The writing system is different, but most of characters can be mapped each other.
>So what? One could make the same arguments for not having separate
>Wikipedias for different languages.
You can't synchronize en: and jp: easily,
because they are different language.
But we can someday find a way to synchronize zh-cn: and zh-tw: easily.
That is the different.
>But the difference between the two isn't merely a "difference of
>character sets". Rather than converting on the level of the individual
>character which will inevitably produce poor results, it is nessecary
>to convert documents on the level of lexemes, for which one needs some
>sort of artificial intelligence capable of separating Chinese texts
>into individual lexemes before conversion. It is also nessecary to
>convert names of countries, special terminology
Did you not try the link I mentioned above?
please visit http://fengzz.net/wiki/ to try.
We are using some markup to solve this lexemes problem,
and it works.
I agree with you that it is inconvenient for traditional Chinese users now.
and I think the request on creating zh-tw version is proper.

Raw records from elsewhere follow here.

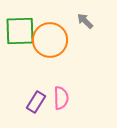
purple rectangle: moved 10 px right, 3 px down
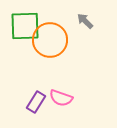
green square: moved 5 px right, 5 px up
pink semicircle: rotated 110 degrees clockwise
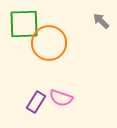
gray arrow: moved 16 px right
green square: moved 1 px left, 2 px up
orange circle: moved 1 px left, 3 px down
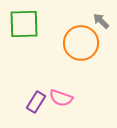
orange circle: moved 32 px right
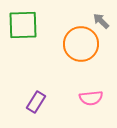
green square: moved 1 px left, 1 px down
orange circle: moved 1 px down
pink semicircle: moved 30 px right; rotated 25 degrees counterclockwise
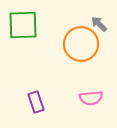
gray arrow: moved 2 px left, 3 px down
purple rectangle: rotated 50 degrees counterclockwise
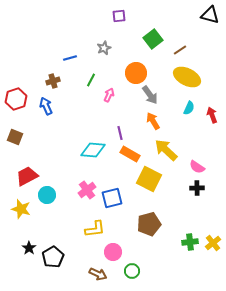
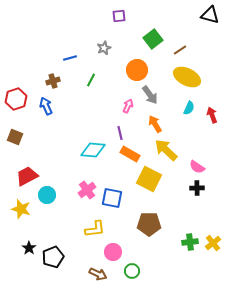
orange circle: moved 1 px right, 3 px up
pink arrow: moved 19 px right, 11 px down
orange arrow: moved 2 px right, 3 px down
blue square: rotated 25 degrees clockwise
brown pentagon: rotated 15 degrees clockwise
black pentagon: rotated 10 degrees clockwise
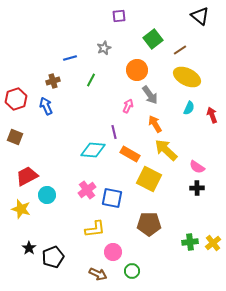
black triangle: moved 10 px left, 1 px down; rotated 24 degrees clockwise
purple line: moved 6 px left, 1 px up
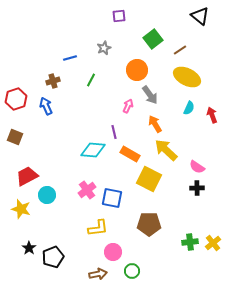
yellow L-shape: moved 3 px right, 1 px up
brown arrow: rotated 36 degrees counterclockwise
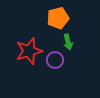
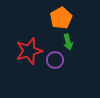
orange pentagon: moved 3 px right; rotated 15 degrees counterclockwise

But wed better have a good evaluation of different solutions before we decide.
In my opinion, to keep a single version is benefit for future,
and this is also the consensus of the Chinese Wikipedia community now.
Maybe we should discuss this issue more.
>This is not the case - the two writing systems in the same documents do
>cause problems - merely different problems. The advantage of a
>technical fix to the character problem to have one version is that the
>problems don't grow with time, where as diverged versions do. The
>problem set of making two characters sets work isn't a fast moving
>target, where as keeping up with two sets of wikipedians is.
Stirling, What you said is what I want to say, but my English is poor.
>> Yes, if you setup zh-tw, people will go there and write articles.
>> But the split of the community will only weaken the growth of the
>> small project
>> and bring more difficult in the future. Suppose two project zh-cn and
>> zh-tw now,
>> and someday we want to synchronize them, and you will find it is very
>> difficult.
>>
>> Yes, if you don’t want synchronize the two, there is no problem.
>
>This is not the case - the two writing systems in the same documents do
>cause problems - merely different problems. The advantage of a
>technical fix to the character problem to have one version is that the
>problems don't grow with time, where as diverged versions do. The
>problem set of making two characters sets work isn't a fast moving
>target, where as keeping up with two sets of wikipedians is.
Stirling, What you said is what I want to say, but my English is poor.